┌─ Records provided

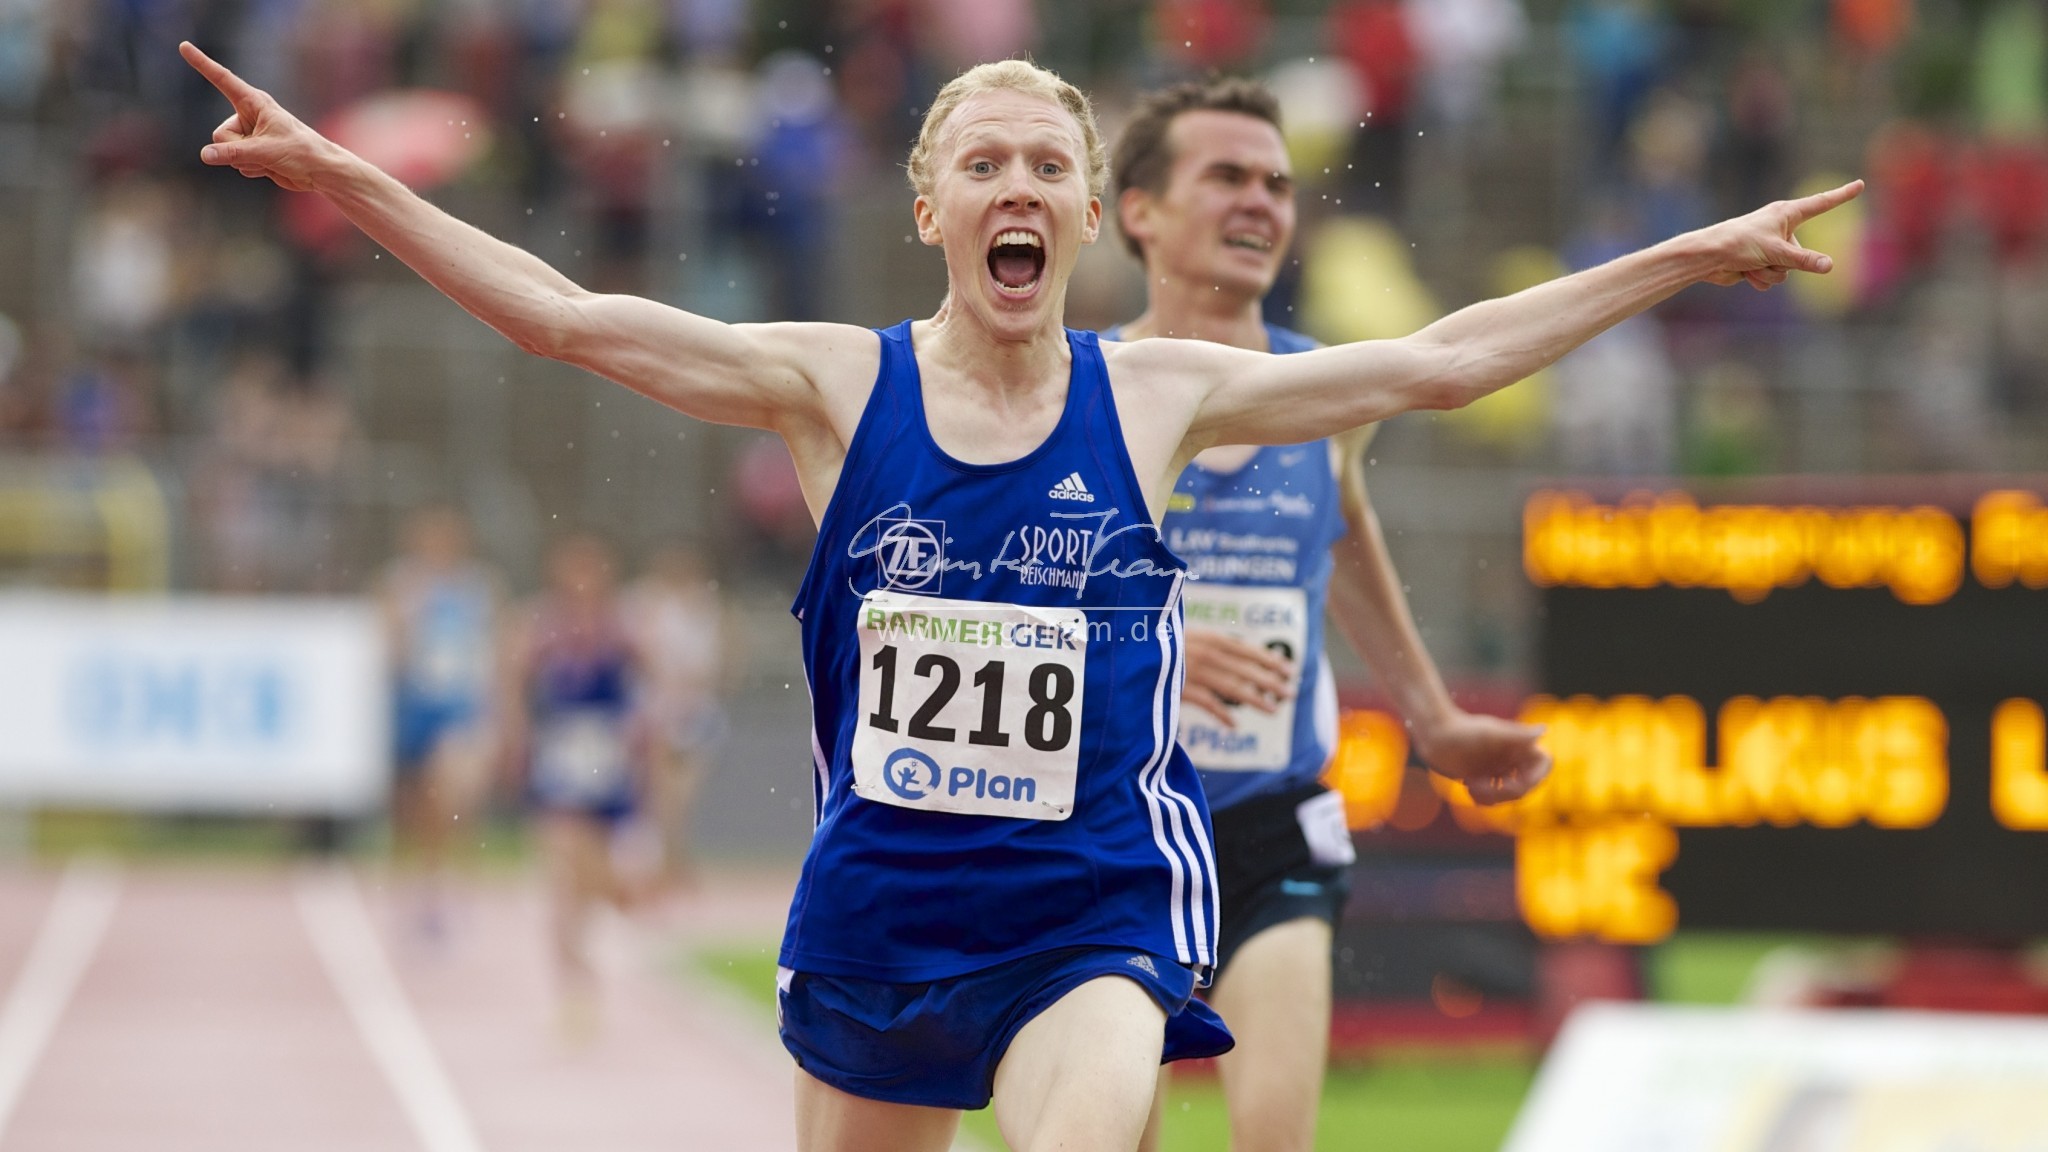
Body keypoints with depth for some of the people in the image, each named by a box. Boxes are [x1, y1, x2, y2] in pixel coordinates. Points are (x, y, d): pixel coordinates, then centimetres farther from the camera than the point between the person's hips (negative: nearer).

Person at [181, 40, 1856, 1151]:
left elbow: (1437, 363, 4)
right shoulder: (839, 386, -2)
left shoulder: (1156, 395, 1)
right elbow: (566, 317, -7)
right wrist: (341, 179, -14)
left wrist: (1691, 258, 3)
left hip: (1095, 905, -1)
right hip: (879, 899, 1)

└─

▶ **Task to complete**:
Arrange the lines above as a numbered list, skipping the blank lines and leaving out the picture.

▶ **Answer section**:
1. Body keypoints with depth for some of the people in the image, each named by a box. Boxes are [x1, y1, x2, y2] in pixel coordinates. Points are (x, y, d): pixel coordinates, then centimetres farther from the camera than the point between the person's hips (negative: nearer).
2. Person at [181, 40, 1856, 1151]:
3. left elbow: (1437, 363, 4)
4. right shoulder: (839, 386, -2)
5. left shoulder: (1156, 395, 1)
6. right elbow: (566, 317, -7)
7. right wrist: (341, 179, -14)
8. left wrist: (1691, 258, 3)
9. left hip: (1095, 905, -1)
10. right hip: (879, 899, 1)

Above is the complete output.